→ WHAT YOU WILL DO:
Scan the listing below for lines with the word "football". Report how many there are, as a number alone.
-=-=-=-=-
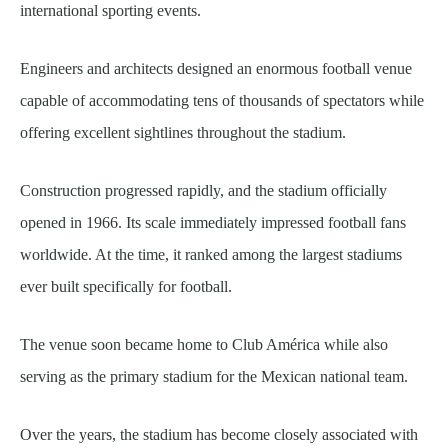
international sporting events.
Engineers and architects designed an enormous football venue
capable of accommodating tens of thousands of spectators while
offering excellent sightlines throughout the stadium.
Construction progressed rapidly, and the stadium officially
opened in 1966. Its scale immediately impressed football fans
worldwide. At the time, it ranked among the largest stadiums
ever built specifically for football.
The venue soon became home to Club América while also
serving as the primary stadium for the Mexican national team.
Over the years, the stadium has become closely associated with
-=-=-=-=-
→ RESPONSE BOX:
3